Last night, I had dinner in Sanlitun (三里屯), which is one of the many mixed-use developments to have risen in Beijing in recent years. It’s home to China’s first Apple Store, opened to coincide with the Beijing Olympics in 2008. The area also has many bars, restaurants, and shops including Uniqlo, Nike, and Starbucks. The is a “bar street” just north of the shops filled with all sorts of watering holes. I went to a restaurant called Mosto in a complex called Nali Patio (那里花园), which resembled a large plaza with outdoor seating and restaurants spilling onto terraces on the upper floors. The complex had a definite Moorish feeling to it with the white stucco and arches. Below you can see some pictures from Sanlitun. Mosto has been heralded as one of the best newcomers to the Beijing restaurant scene, at least as lauded by Time Out Beijing and other English publications. The restaurant could have been situated anywhere with it’s mix of foreigners and middle-upper class Chinese customers. (Okay, Taylor Swift’s “Back to December” is now playing in this cafe, which also means I know this song). Actually, whether it’s Taylor Swift or Mosto, I am always reminded about how powerful globalization is when I come back to China. Sitting in the U.S. and listening to politicians rail against globalization and foreign influences, it’s nice to see other parts of the world still embracing foreign culture, and in turn this softer form of globalization that gets buried in the political rhetoric of free trade, immigration, and the economy. But I digress. Dinner was good, but I just looked around, much as I always do in China and marveled. Not for the pace of development or the ostentatious displays of money, but for the development of a seemingly robust society in spite of the government’s best efforts to control thoughts and speech. I saw kids in Starbucks reading art books and fashion magazines. 798 is filled with galleries of Chinese art curated by Chinese curators. Creative juices are flowing and people are learning about things outside
of the well-policed government channels. Combined with the rising discontent over real and perceived inequalities and injustice in Chinese society, it makes for a potent combination.

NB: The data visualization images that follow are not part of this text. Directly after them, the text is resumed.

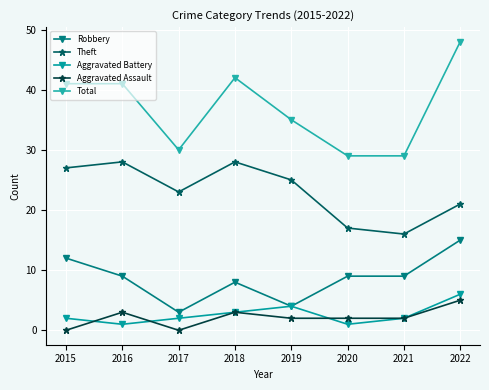

At which label does Aggravated Assault first exceed 2?

2016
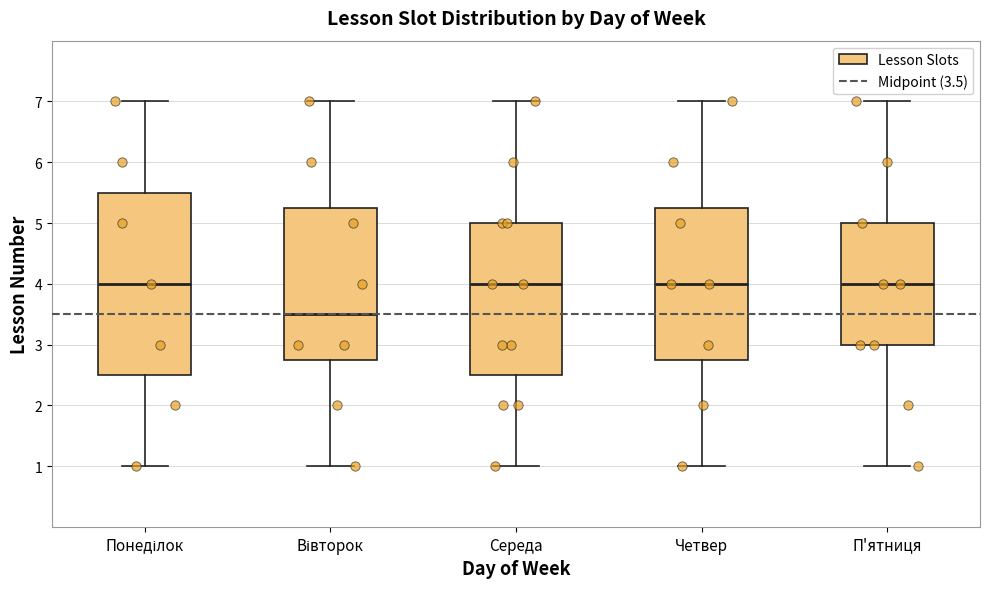

Reading left to right, transcribe this box plot: for each box, give where its median line is, the range the box spans, and where its two whiskers end, as read against the y-axis. The values are not printed on the chart, so give them approximately, as read against the axis.

Понеділок: median 4.0, box 2.5 to 5.5, whiskers 1.0 to 7.0
Вівторок: median 3.5, box 2.8 to 5.3, whiskers 1.0 to 7.0
Середа: median 4.0, box 2.5 to 5.0, whiskers 1.0 to 7.0
Четвер: median 4.0, box 2.8 to 5.3, whiskers 1.0 to 7.0
П'ятниця: median 4.0, box 3.0 to 5.0, whiskers 1.0 to 7.0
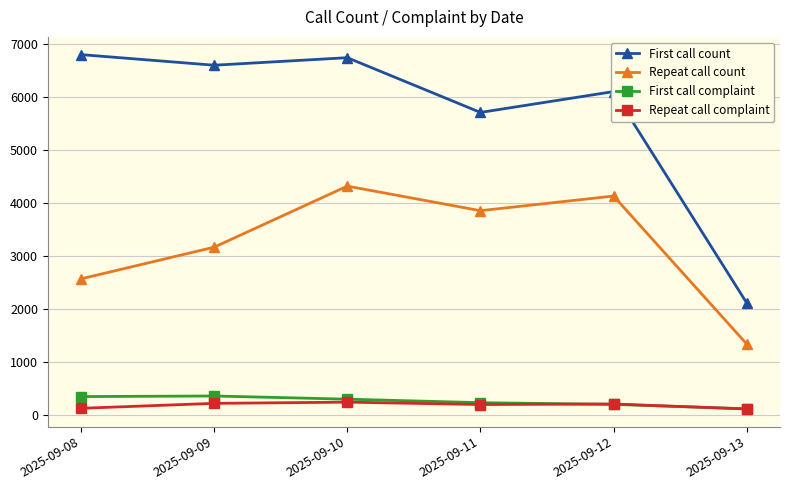

Which series changed the most between 2025-09-10 and 2025-09-12?

First call count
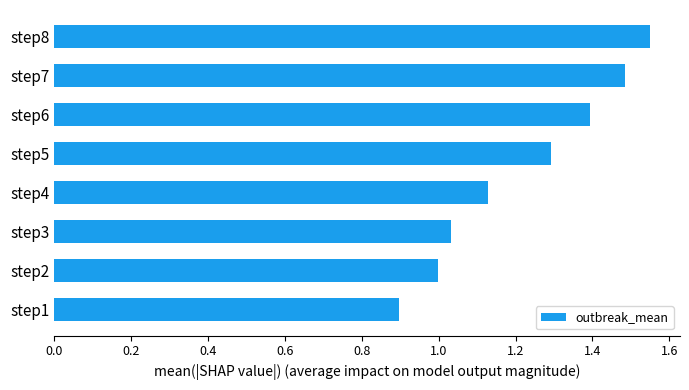

Which label corresponds to the smallest value in the chart?

step1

I met a friend who is an American lawyer here (and indirectly contributed to my restful sleep by taking me out for drinks) and we were talking about China’s future. In the middle of my 30 plus hours of being awake, we stumbled on to the topic of China’s future. Having been here two and a half years, he said he noticed a change for the worse and it was part of his reason for wanting to return to the States. China is not going to have a full-blown revolution in the mold of the Arab Spring, but there are so many strains of discontent evident in society. That discontent combined with greater freedoms to travel, think, and create means that something is going to have to give. As the type of life that exists in Beijing and Shanghai spreads to third, fourth, and fifth tier cities in various forms, the pressure for change is going to grow. Throw a fraying social contract of economic growth in exchange for passivity and the pressure for change becomes greater. I’m not going to speculate on what that change will look like. It could be on a small scale writ large like the recent village elections in Wukan or it could be peaceful marches in dozens of cities like the Occupy Wall Street or Moscow demonstrations. The challenge for the latter to happen is coordinating online or via mobile phone when he government’s censors work overtime to prevent such action.

Whatever it may be, China is moving towards something different. The question is what.